So, how do you respond to this Refusal?
First, you want to look to see if the USPTO provided persuasive evidence for this Refusal.
So, if my trademark was TACO TUESDAY, I’d look to see if the USPTO attached a lot of evidence in the Office Action of others using this widely-used message.
I’d also google this term to see if it is commonly used. Here, if you googled TACO TUESDAY, you’d see that there is a LOT of third-party evidence of restaurants and bars using these words to advertise their goods and services. If you find that there is a lot of evidence, then it is more difficult to overcome this Refusal.
So, you should consider whether the USPTO provided sufficient evidence to establish this refusal, or if you consider the evidence to be weak.
And you can also consider whether you have evidence that shows that consumers WOULD see your trademark as a source indicator of your goods and services.
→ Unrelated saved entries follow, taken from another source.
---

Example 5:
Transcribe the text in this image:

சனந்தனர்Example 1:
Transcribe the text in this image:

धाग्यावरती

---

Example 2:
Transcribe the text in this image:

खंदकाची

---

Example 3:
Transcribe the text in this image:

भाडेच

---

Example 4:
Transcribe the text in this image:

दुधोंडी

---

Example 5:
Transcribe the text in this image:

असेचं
This is unfortunately difficult to do when there are many examples of the industry commonly using the message, such as the TACO TUESDAY example. But if the USPTO did not provide persuasive third-party evidence, you would want to point this out in your Response.
Second, if you submitted a specimen, or proof of your trademark in commerce, the USPTO will consider whether your applied-for trademark actually fails to function as a trademark on your specimen.
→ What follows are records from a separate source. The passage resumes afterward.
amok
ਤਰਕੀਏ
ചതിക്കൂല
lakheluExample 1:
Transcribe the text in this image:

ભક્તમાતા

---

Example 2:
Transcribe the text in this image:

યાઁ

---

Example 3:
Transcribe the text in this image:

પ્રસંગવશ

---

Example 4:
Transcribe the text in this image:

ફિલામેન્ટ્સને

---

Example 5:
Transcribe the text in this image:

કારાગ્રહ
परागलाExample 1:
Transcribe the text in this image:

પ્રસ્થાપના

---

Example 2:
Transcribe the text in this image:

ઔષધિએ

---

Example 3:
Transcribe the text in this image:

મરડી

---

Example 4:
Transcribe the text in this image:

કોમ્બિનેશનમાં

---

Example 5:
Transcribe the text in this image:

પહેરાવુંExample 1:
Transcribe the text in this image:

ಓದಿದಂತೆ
Normally, failure to function refusals are issued when you’ve already submitted a specimen, unless the USPTO finds a lot of evidence that the applied-for mark fails to function as a trademark without having to even look at a specimen as additional evidence.
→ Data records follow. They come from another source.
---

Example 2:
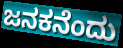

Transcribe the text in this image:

ಜನಕನೆಂದು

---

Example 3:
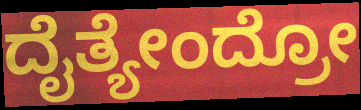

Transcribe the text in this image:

ದೈತ್ಯೇಂದ್ರೋ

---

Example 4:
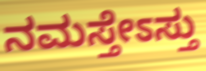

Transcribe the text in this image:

ನಮಸ್ತೇಽಸ್ತು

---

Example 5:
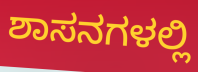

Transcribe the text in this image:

ಶಾಸನಗಳಲ್ಲಿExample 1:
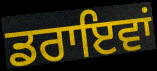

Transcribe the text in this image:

ਡਰਾਇਵਾਂ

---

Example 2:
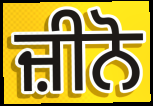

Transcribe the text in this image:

ਜ਼ੀਨੋ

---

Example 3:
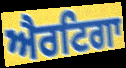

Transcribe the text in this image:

ਐਰਟਿਗਾ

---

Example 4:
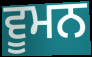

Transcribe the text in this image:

ਵੂਮਨ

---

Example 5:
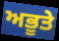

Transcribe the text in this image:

ਅਭੂਤੇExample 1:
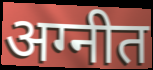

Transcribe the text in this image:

अग्नीत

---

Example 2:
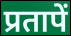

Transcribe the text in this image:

प्रतापें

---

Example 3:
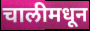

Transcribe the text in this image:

चालीमधून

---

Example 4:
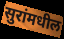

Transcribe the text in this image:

सुरांमधील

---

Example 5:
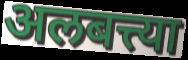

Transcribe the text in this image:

अलबत्त्याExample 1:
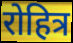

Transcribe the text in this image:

रोहित्र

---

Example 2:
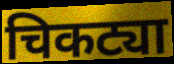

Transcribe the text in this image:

चिकट्या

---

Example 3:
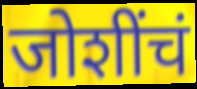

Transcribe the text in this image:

जोशींचं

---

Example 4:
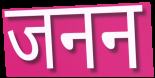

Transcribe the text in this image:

जनन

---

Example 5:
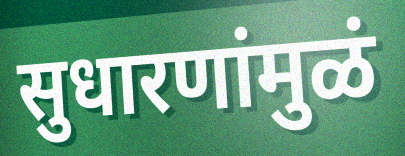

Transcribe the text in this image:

सुधारणांमुळं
This was the case with Lebron James’ application. He filed under an intent to use 1(b) basis, so he did yet have to provide a specimen in his initial application. But the USPTO found enough third-party evidence of others using this trademark as a commonplace message to support a Failure to Function Refusal.
But let’s say you did submit a specimen with your application.
One question you might ask is: Would consumers view this trademark as a source of my goods and services, or would it be viewed as merely informational?
Let’s consider if your trademark was HOURS OF ENERGY NOW, and you use a specimen with this wording in the fine print. When a consumer looked at this product, would they view this wording as a trademark? Probably not. It’s not featured prominently, and is included in an area of the bottle where basic information is provided. They’d likely just view it as providing information about your goods.
But, let’s say you submitted a specimen that has HOURS OF ENERGY NOW prominently displayed as the only wording on a bottle. In that case, consumers could arguably consider the wording to act as a trademark as opposed to being merely informational.
Remember that regardless of how your trademark is shown on the specimen, or if you didn’t even provide a specimen at all yet, the USPTO might have enough evidence to support a Failure to Function refusal by providing third-party evidence.
Unfortunately, unlike some of the other Refusals, you cannot amend to the Supplemental Register, or argue that your mark has acquired distinctiveness, in order to overcome this Refusal.